James is 38 years old and has clearly lost a step, but he is still an elite athlete and, if he stays healthy and avoids injury, can easily blow well past Jabbar’s record if he so chooses. But he would rather do it on a winning team, which is why his record will not feel as sweet to him when it comes. “I want to win. [The losing is] not sitting well with me," James told ESPN. "I don't like having accomplishments, and it don't feel right, when it comes in a losing effort.”
At the time he said those words the Lakers had a record below .500 record and was out of playoff range, and James made it clear that tarnished the achievement. “We’ve been playing some good basketball as of late, but we want to, and I want to, win at the highest level,” James reflected. “Breaking records or setting records or passing greats in a losing effort has never been a DNA of mine."
Ironically, toward the end of my book, Greatness, I wrote a chapter titled “Records Are Made To Be Broken,” telling readers not to build their tents of greatness around a number because numbers are finite, fixed and time-bound. It’s good to have concrete goals that you strive to achieve. Goals can provide milestones and measures that will furnish feedback you can use to chart improvement. But don’t build your sense of worth, pride and greatness exclusively on a pile of numbers: a salary, sales figure or stock pick.
Build them on the daily application of effort and contribution to a team. They last longer.
I’ve spoken in depth to many athletes in my day, and one of the things that has stood out is this: even the greatest athletes will express regret at having failed to win a championship during their careers. No athlete, good or great, ever regretted one second of being part of a championship team.

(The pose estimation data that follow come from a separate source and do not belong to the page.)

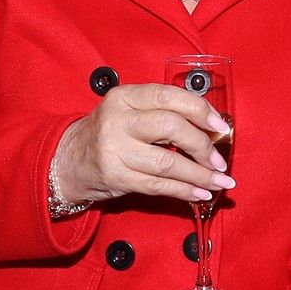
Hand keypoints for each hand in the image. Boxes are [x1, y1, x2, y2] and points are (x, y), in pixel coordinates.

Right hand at [51, 84, 236, 206]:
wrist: (70, 160)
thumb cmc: (110, 132)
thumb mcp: (128, 110)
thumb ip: (163, 111)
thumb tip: (211, 126)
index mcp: (124, 96)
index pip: (168, 96)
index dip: (200, 110)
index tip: (220, 127)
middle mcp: (117, 120)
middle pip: (171, 127)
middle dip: (202, 145)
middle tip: (219, 159)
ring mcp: (115, 150)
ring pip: (168, 162)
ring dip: (200, 174)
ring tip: (219, 180)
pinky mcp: (116, 177)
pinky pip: (159, 186)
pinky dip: (185, 191)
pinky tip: (201, 193)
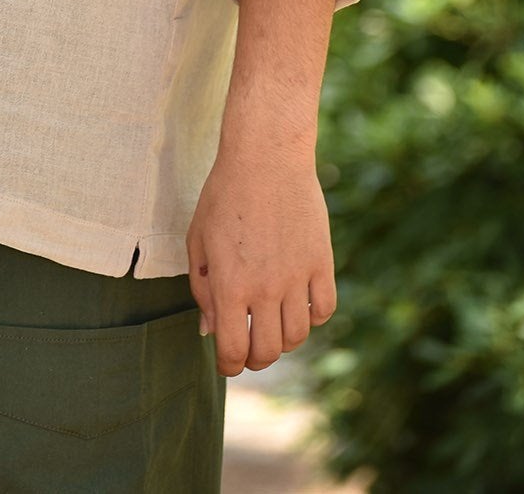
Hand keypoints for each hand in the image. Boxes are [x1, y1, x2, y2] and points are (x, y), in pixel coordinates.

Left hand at [186, 146, 336, 375]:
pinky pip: (324, 310)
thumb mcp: (198, 238)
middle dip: (254, 358)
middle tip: (249, 349)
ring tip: (271, 326)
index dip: (228, 366)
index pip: (233, 351)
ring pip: (297, 337)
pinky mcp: (321, 262)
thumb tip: (211, 329)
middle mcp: (265, 288)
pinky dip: (313, 317)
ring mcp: (296, 277)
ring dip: (283, 340)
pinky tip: (299, 305)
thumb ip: (202, 288)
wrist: (265, 157)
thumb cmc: (224, 194)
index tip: (226, 363)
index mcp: (230, 285)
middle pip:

And the truth is many of the greatest individual contributors, including James, were leaders on championship teams. When James returned to Cleveland in 2016 to lead his hometown Cavs to their first NBA title, he wasn’t a better scorer or rebounder than he had been previously. But he had grown as a leader, one who knew how to model effort and attention to the little things that add up to greatness.
That’s the platform James seeks again…and the one that will make every point he scores on that stage even more meaningful.